Mutlaka dikkatinizi çekmiştir, kediler günlük hayatlarının çok büyük bir bölümünü uyuyarak geçirirler. Hatta uyurken öyle farklı şekillere girerler ki; çoğu zaman bizler için komik bir görüntü oluşur. Peki, hiç ev kedileri ile sokak kedilerini uyurken izlediniz mi? Ev kedileri huzurlu, derin ve kaygısız, saatler süren uykular çekerken; sokak kedileri her an yaşayabilecekleri olumsuz bir duruma karşı her zaman tetikte, rahatsız, huzursuz ve diken üzerinde uyurlar.
Ne kadar uyursam uyuyayım kendimi yeterince uykumu almış gibi hissetmiyorum. Cümle tanıdık mı?
Uyku, “bilincimizin dışarıdan gelen uyaranların bir kısmını ya da tamamını algılamadığı, tepki gücümüzün zayıfladığı ve vücudumuzdaki pek çok organın etkinliğini büyük ölçüde azalttığı dinlenme durumu” olarak tanımlanıyor.

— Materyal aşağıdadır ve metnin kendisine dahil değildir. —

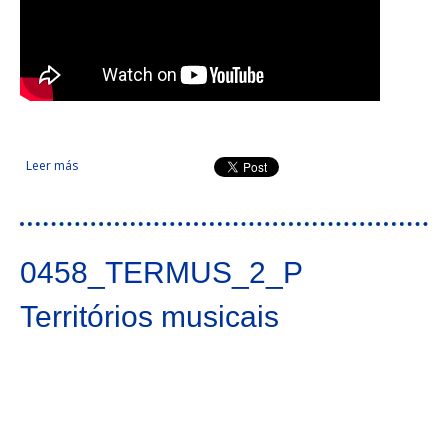
Leer más
sobre Territorio EUROBIRD
0458_TERMUS_2_P
Territórios musicais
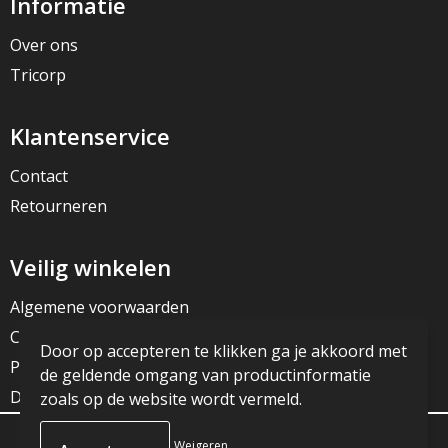
Informatie
Over ons
Tricorp
Klantenservice
Contact
Retourneren
Veilig winkelen
Algemene voorwaarden
Cookieverklaring
Door op accepteren te klikken ga je akkoord met
Privacyverklaring
de geldende omgang van productinformatie
Disclaimer
zoals op de website wordt vermeld.
Weigeren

Her insanın yaşayabilmesi ve mücadele edebilmesi için uykuya ihtiyacı var. İyi ya da kötü herkes her gün bir şekilde bir miktar uyuyor. Ancak umutsuz, bitkin ve yorgun uyanışlarla da hayatla mücadele gücü düşüyor. Oysa hepimiz biliyoruz ki; uyku kısacık da olsa dingin ve huzurlu olduğu takdirde ne kadar çok enerji veriyor. Ama ne yazık ki; son yıllarda hepimizin böyle uykuları bulması giderek daha da zorlaşıyor.
Tıbbi açıdan; rahatsız ve huzursuz, yetmeyen uykular birçok sebebe bağlanıyor. Ben farklı bir bakış açısından giderek uyku halinin tanımlandığı bir cümleden yola çıkacağım. Yetmeyen uykular, bir türlü faaliyetlerine mola vermeyen ve dinlenmek için kendine zaman ayıramayan beynimizden kaynaklanıyor olabilir mi diye düşünüyorum. Belki de bize söyleyecekleri vardır.

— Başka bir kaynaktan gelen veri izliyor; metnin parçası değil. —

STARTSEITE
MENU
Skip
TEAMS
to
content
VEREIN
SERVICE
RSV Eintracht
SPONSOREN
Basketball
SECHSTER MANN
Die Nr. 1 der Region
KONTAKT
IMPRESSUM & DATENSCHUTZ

Birçoğumuz kaygısız, huzurlu ve derin bir uyku uyumuyoruz. Gün içinde su yüzüne çıkarmamak ve hayatımıza devam edebilmek için bastırdığımız tüm duygularımız uykumuzda peşimize düşüyor olabilir mi acaba? Belki de huzurlu bir uykunun baş koşulu çözülmesi gereken işleri ve sorunları ertelemeden çözmektir. Böylece kafamızı meşgul eden konuları halletmiş bir şekilde güzel bir uyku çekme şansımız olabilir.
Bir türlü durmayan ve sürekli çalışan beynimize arada dinlenmesi gerektiğini anlatmanın yollarını bulmak da gerekebilir. Aynı zamanda ağrıların ve acıların da merkezi olan beynimiz; çoğu zaman hareketsiz kalmış olan vücudumuzun her türlü ağrı ve acısını bize hissettiriyorken; güzel bir uyku bir hayalin ötesine geçemeyecektir diye düşünüyorum. Bu durumda güzel bir uykunun bir diğer koşulu vücudumuzun sesine kulak vermek ve ona bakmak gibi görünüyor.

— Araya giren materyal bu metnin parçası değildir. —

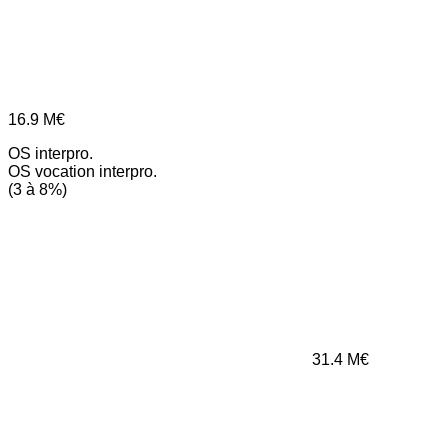
16.9
M€
OS interpro.
OS vocation interpro.
(3 à 8%)
31.4
M€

Aynı; sokakta uyumaya çalışan hayvanların her an başlarına bir şey gelme endişesi ile sürekli tedirgin uyudukları gibi; bizler de çoğu zaman kafamızı kurcalayan birçok konu nedeniyle iyi uyku alamıyoruz. Zaten değişen iklim koşulları, soluduğumuz havanın kalitesi ve çevremizi saran ve bizleri doğadan koparan şehirlerimiz nedeniyle sağlığımız sürekli hırpalanıyorken bu dinginliği sağlamak da her geçen gün daha zorlaşıyor. Bana göre; çevremdeki yüzlerce insandan duyduğum sürekli yorgunluk hali tüm bu durumların bir harmanından ortaya çıkıyor.
İnsanlar bu yorgunluktan nasıl kurtulacak? Aslında çözüm de yine kendimizde gibi görünüyor.
Neden yorgun olduğunu çözmekten…
Anlatmaktan mı, susmaktan mı? Yaşamaktan mı, yaşayamamaktan mı?